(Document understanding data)
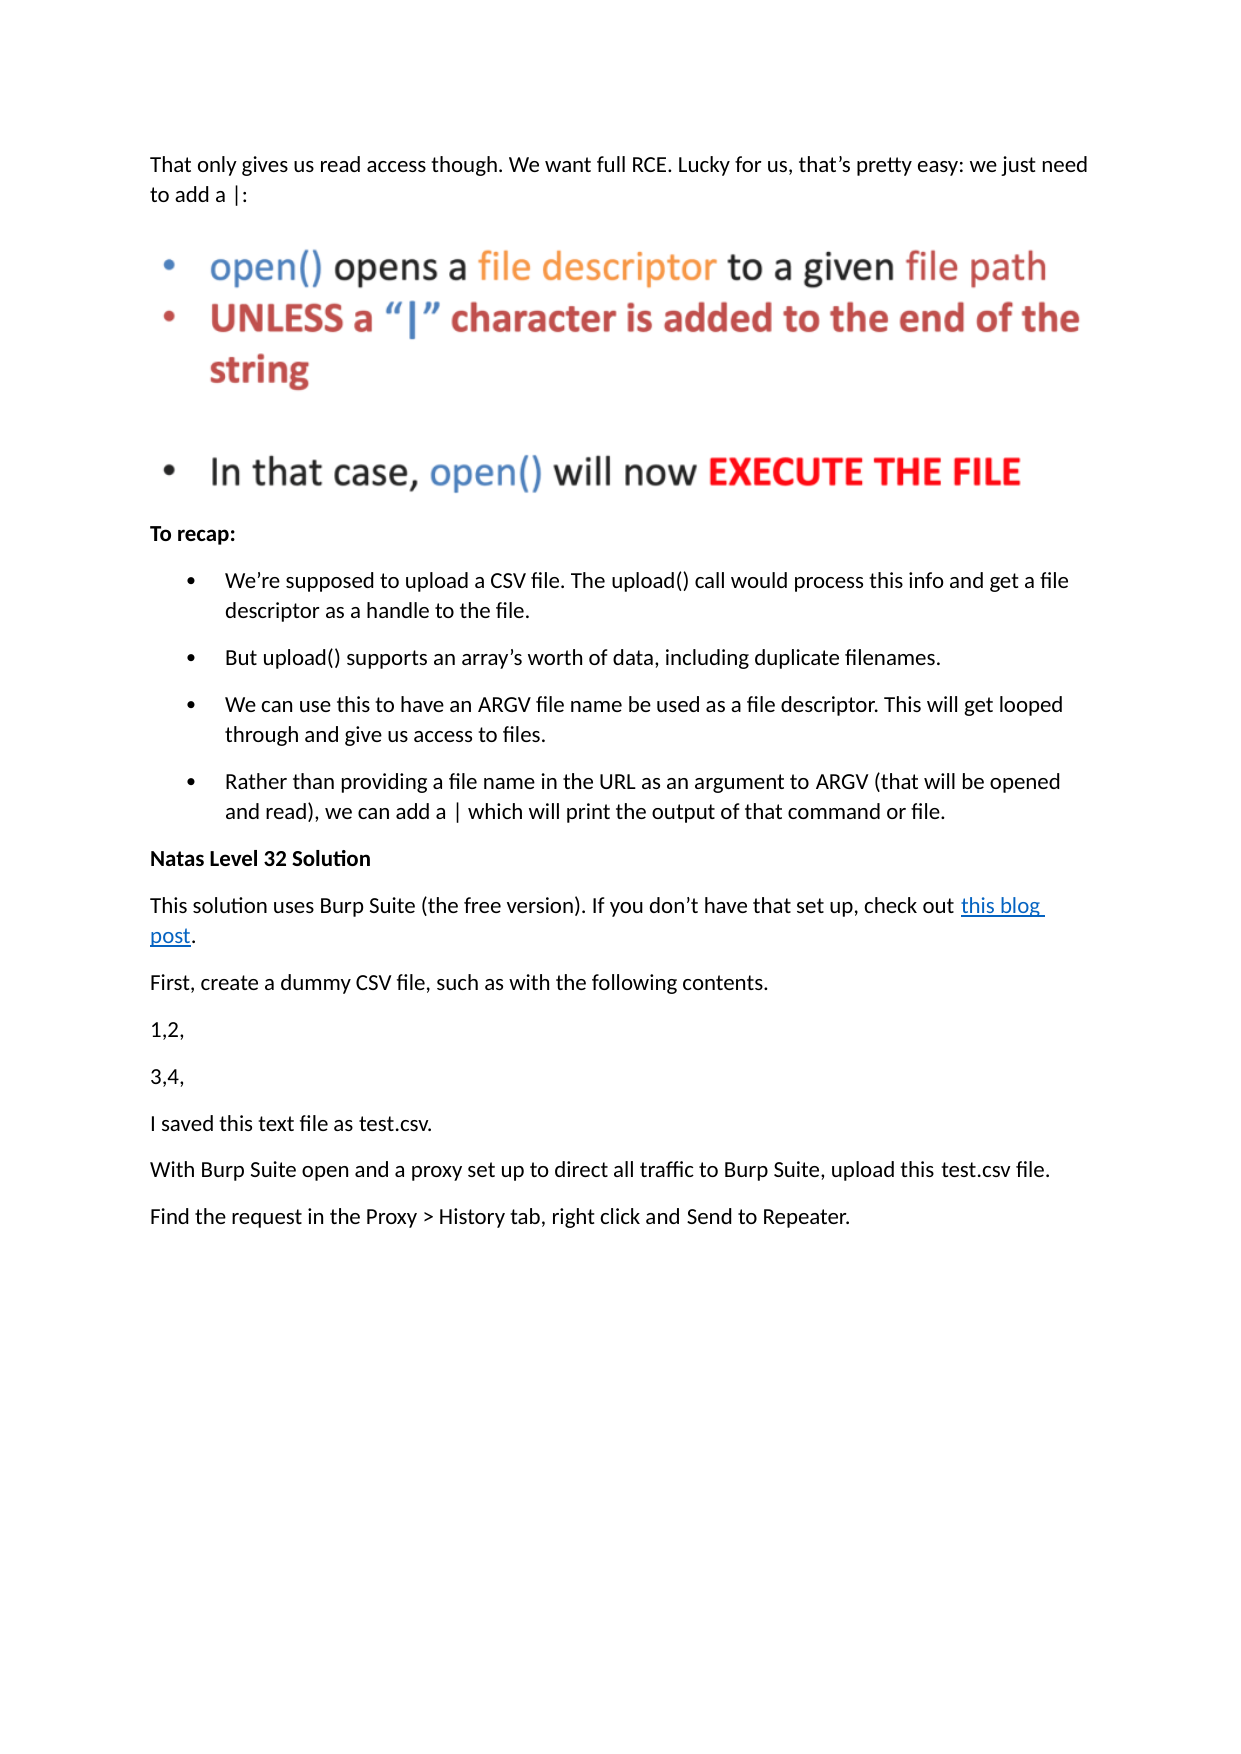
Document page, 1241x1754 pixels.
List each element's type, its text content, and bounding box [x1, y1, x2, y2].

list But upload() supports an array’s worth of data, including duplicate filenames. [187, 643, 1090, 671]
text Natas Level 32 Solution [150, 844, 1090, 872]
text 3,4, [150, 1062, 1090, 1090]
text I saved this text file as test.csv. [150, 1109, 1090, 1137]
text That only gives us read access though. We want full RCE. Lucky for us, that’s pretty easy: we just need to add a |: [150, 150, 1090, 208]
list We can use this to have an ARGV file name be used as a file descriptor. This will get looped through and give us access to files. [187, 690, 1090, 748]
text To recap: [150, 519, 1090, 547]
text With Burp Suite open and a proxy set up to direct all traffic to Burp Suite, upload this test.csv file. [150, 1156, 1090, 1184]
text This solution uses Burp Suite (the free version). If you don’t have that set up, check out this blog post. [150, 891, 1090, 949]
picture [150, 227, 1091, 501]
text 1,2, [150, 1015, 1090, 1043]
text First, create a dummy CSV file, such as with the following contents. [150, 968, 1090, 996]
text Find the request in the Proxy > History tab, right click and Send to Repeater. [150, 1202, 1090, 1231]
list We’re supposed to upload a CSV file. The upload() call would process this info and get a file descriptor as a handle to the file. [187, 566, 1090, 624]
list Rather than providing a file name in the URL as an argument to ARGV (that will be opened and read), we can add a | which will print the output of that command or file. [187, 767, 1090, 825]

[Task requirements] Omit the pictures and restate the rest of the records verbatim.

[Answer for the task]
Document page, 1241x1754 pixels.
List each element's type, its text content, and bounding box [x1, y1, x2, y2].

list But upload() supports an array’s worth of data, including duplicate filenames. [187, 643, 1090, 671]
text Natas Level 32 Solution [150, 844, 1090, 872]
text 3,4, [150, 1062, 1090, 1090]
text I saved this text file as test.csv. [150, 1109, 1090, 1137]
text That only gives us read access though. We want full RCE. Lucky for us, that’s pretty easy: we just need to add a |: [150, 150, 1090, 208]
list We can use this to have an ARGV file name be used as a file descriptor. This will get looped through and give us access to files. [187, 690, 1090, 748]
text To recap: [150, 519, 1090, 547]
text With Burp Suite open and a proxy set up to direct all traffic to Burp Suite, upload this test.csv file. [150, 1156, 1090, 1184]
text This solution uses Burp Suite (the free version). If you don’t have that set up, check out this blog post. [150, 891, 1090, 949]
picture [150, 227, 1091, 501]
text 1,2, [150, 1015, 1090, 1043]
text First, create a dummy CSV file, such as with the following contents. [150, 968, 1090, 996]
text Find the request in the Proxy > History tab, right click and Send to Repeater. [150, 1202, 1090, 1231]
list We’re supposed to upload a CSV file. The upload() call would process this info and get a file descriptor as a handle to the file. [187, 566, 1090, 624]
list Rather than providing a file name in the URL as an argument to ARGV (that will be opened and read), we can add a | which will print the output of that command or file. [187, 767, 1090, 825]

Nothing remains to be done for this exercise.